Treatment that combines a certain type of psychotherapy with an antidepressant medication is most likely to help children with anxiety disorders, but each treatment alone is also effective, according to a new study funded by the National Institute of Mental Health (NIMH), part of the National Institutes of Health.
Anxiety disorders are among the most common mental disorders affecting children and adolescents. Untreated anxiety can undermine a child's success in school, jeopardize his or her relationships with family and inhibit social functioning.
"This study represents a significant advance in the treatment of children and adolescents with anxiety disorders," said study author Dr. John Piacentini, a professor of psychiatry and director of UCLA's Child OCD, Anxiety and Tic Disorders Program. UCLA was one of six study sites.
The Child/Adolescent Anxiety Multimodal Study randomly assigned 488 children between the ages of 7 and 17 to one of the following four treatment options for a 12-week period:
*Cognitive behavioral therapy - a specific type of therapy that, for this study, taught children about anxiety and helped them face and master their fears by guiding them through structured tasks
* The antidepressant sertraline (Zoloft), a selective serotonin reuptake inhibitor
* Cognitive behavioral therapy combined with sertraline
* A placebo (sugar pill)
The children, recruited from six regionally dispersed sites throughout the United States, all had moderate to severe separation anxiety disorder, generalized anxiety disorder or social phobia. Many also had coexisting disorders, including other anxiety disorders, attention-deficit hyperactivity disorder and behavioral problems.
Piacentini and colleagues found that 81 percent of the children and adolescents who received the combination treatment improved, compared with 60 percent in the therapy-only group, 55 percent in the sertraline-only group and 24 percent in the placebo group.

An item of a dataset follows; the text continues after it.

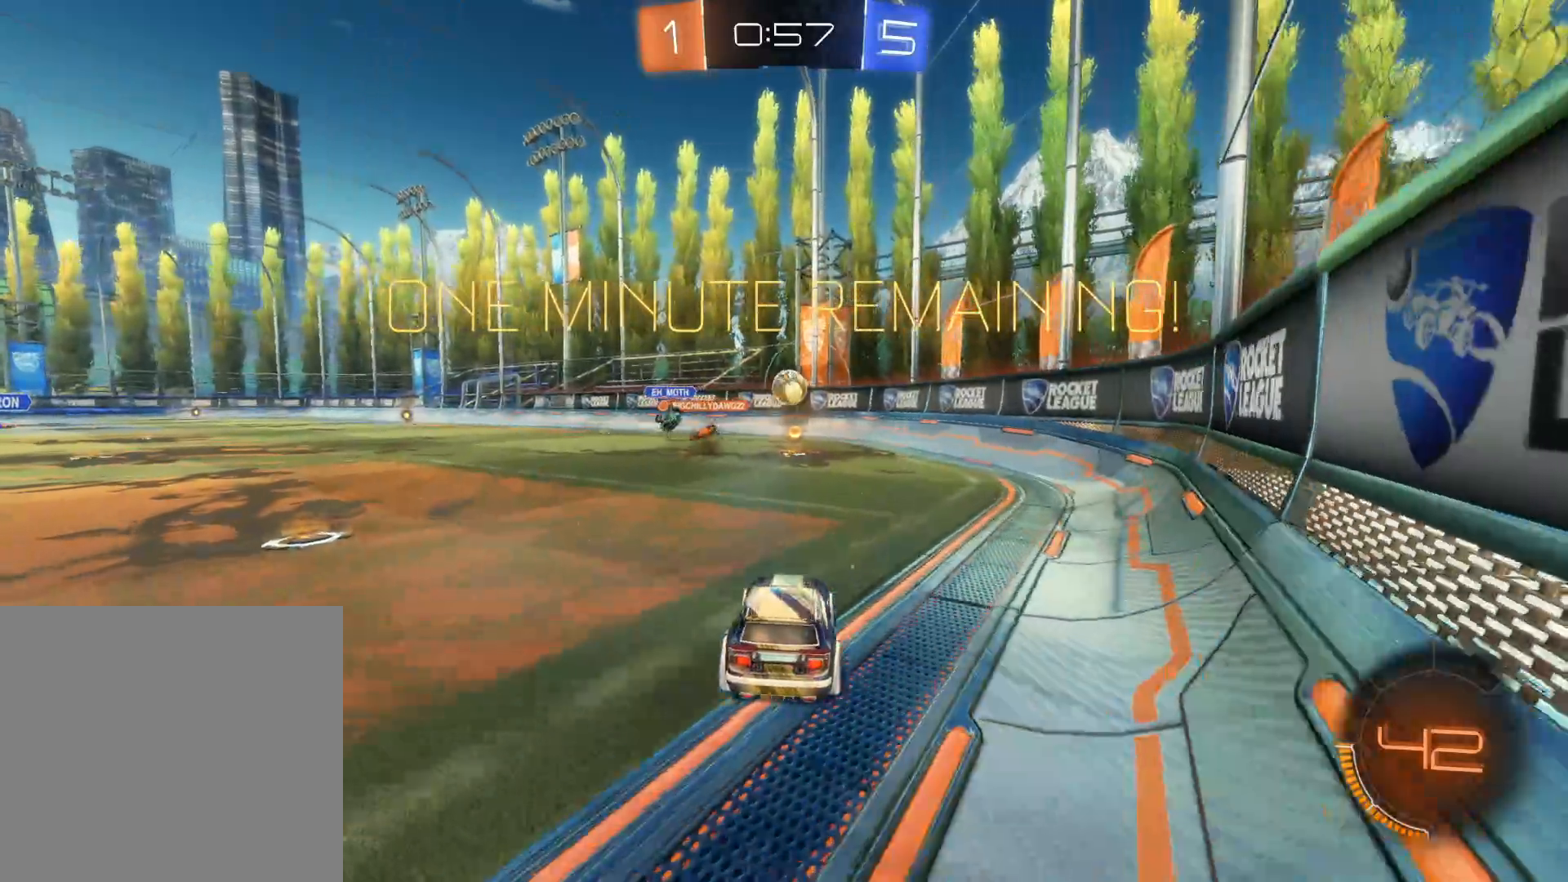
{"buttons": ["CIRCLE", "R2"], "left_stick": "left", "events": [[116, "CIRCLE", "down"], [233, "left_stick", "left"]]}
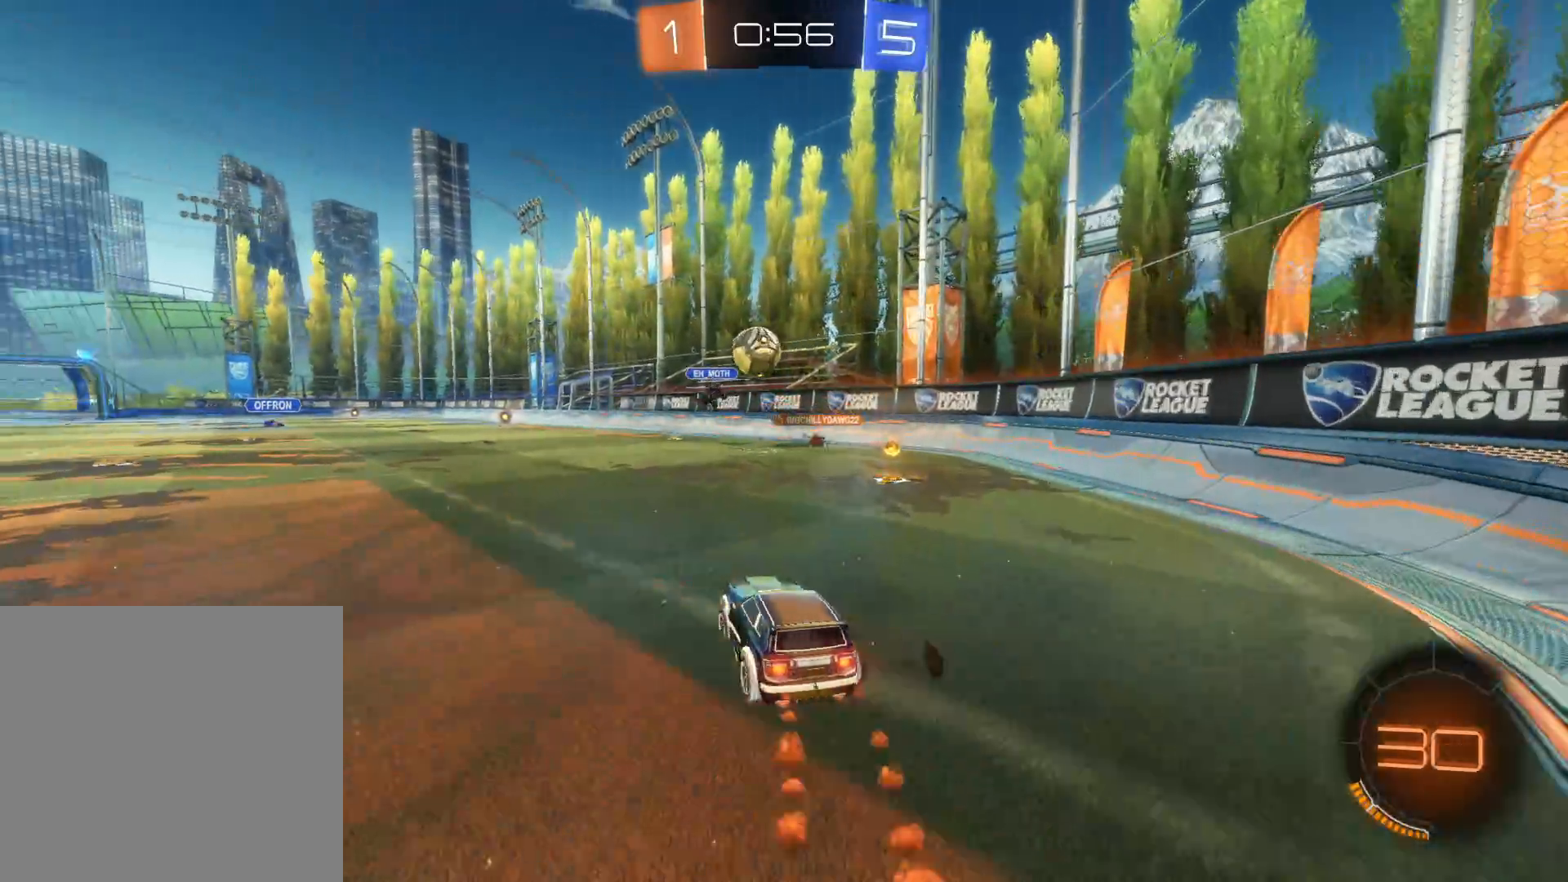
{"buttons": ["CIRCLE", "R2"], "left_stick": "down-right", "events": [[200, "left_stick", "center"], [416, "left_stick", "down-right"]]}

Results also showed that the treatments were safe. Children taking sertraline alone showed no more side effects than the children taking the placebo, and few children discontinued the trial due to side effects. In addition, no child attempted suicide - a rare side effect sometimes associated with antidepressant medications in children.
The study findings echo previous studies in which sertraline and other selective serotonin reuptake inhibitors were found to be effective in treating childhood anxiety disorders. The study's results also provide further evidence that high-quality cognitive behavioral therapy, with or without medication, can effectively treat anxiety disorders in children, according to the research
In addition to UCLA, study sites included Duke University; Columbia University/New York University; Johns Hopkins University; Temple University/University of Pennsylvania; and the Western Psychiatric Institute and Clinic at the University of Pittsburgh Medical Center.